Apple is admitting there is a problem with the keyboards in several MacBook and MacBook Pro models and said it will offer free repairs to affected customers. (opens in new tab)
It's hard to make a satisfying laptop keyboard. Manufacturers have to use switches that don't require too much depth, are reliable enough to withstand constant movement and, in many cases, have to support at least some form of backlight. (Plus the keyboard has to be comfortable to, you know, type on.) Apple thought it solved those problems with the proprietary butterfly mechanism and its second iteration. Yet many people who purchased recent MacBook and MacBook Pro models have reported that some of their keys either stick or don't work at all.
Several class-action lawsuits related to the butterfly mechanism were filed between May and June. The complaints allege that Apple has known since 2015, when the mechanism debuted with the new MacBook, that it was all too easy for keys to become inoperable. Many people couldn't fix the problem themselves, and getting it fixed by Apple could cost hundreds of dollars' worth of repairs if the laptop was out of warranty.
Now, Apple is offering a free repair program for the following models:
- MacBook (Retina, 12-inch, Early 2015)
- MacBook (Retina, 12-inch, Early 2016)
- MacBook (Retina, 12-inch, 2017)
- MacBook Pro (13-inch, 2016, Two Thunderbolt 3 Ports)
- MacBook Pro (13-inch, 2017, Two Thunderbolt 3 Ports)
- MacBook Pro (13-inch, 2016, Four Thunderbolt 3 Ports)
- MacBook Pro (13-inch, 2017, Four Thunderbolt 3 Ports)
- MacBook Pro (15-inch, 2016)
- MacBook Pro (15-inch, 2017)
You can find out if your MacBook is covered by going to the Apple menu and selecting About This Mac. This will display your machine's model description.
If your model doesn't appear on this list, it's not covered by the program, and sending it to Apple for repairs will incur the usual cost.
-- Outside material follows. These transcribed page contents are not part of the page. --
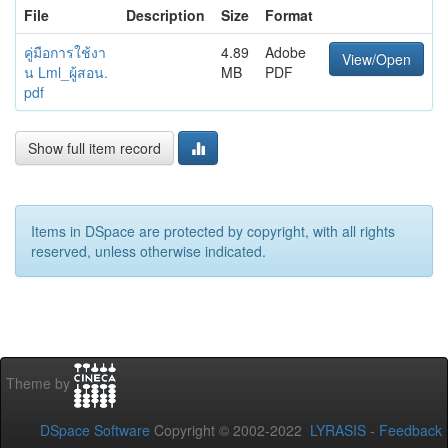
File
Description
Size
Format
คู่มือการใช้งา
4.89
Adobe
View/Open
น Lml_ผู้สอน.
MB
PDF
pdf
Show full item record
Items in DSpace are protected by copyright, with all rights
reserved, unless otherwise indicated.
Theme by
DSpace Software
Copyright © 2002-2022
LYRASIS
-
Feedback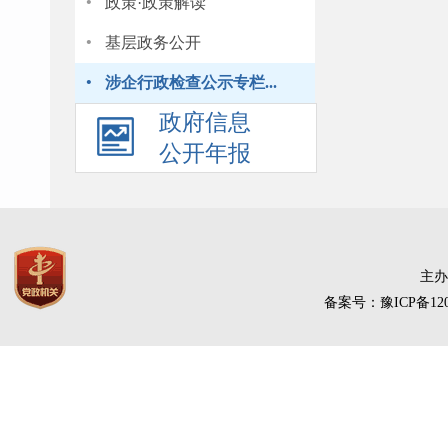
·
政策·政策解读
·
基层政务公开
·
涉企行政检查公示专栏...
政府信息
公开年报
主办
备案号：豫ICP备120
If it does appear on the list, you have the option of going to an Apple Authorized Service Provider, Apple Retail Store, or Apple Repair Center to have someone assess the problem and figure out what it's going to take to fix it.
Apple said the repairs "may involve the replacement of one or more keys or the whole keyboard" and that "the service turn-around time may vary depending upon the type of service and availability of replacement parts." That isn't particularly comforting for people who can't part from their laptops for that long, but if you don't mind going without one for a while, at least now the repairs will be free instead of costing an arm and a leg.
Now we'll just have to see if that's enough to convince frustrated customers not to join the class-action lawsuits over these malfunctions.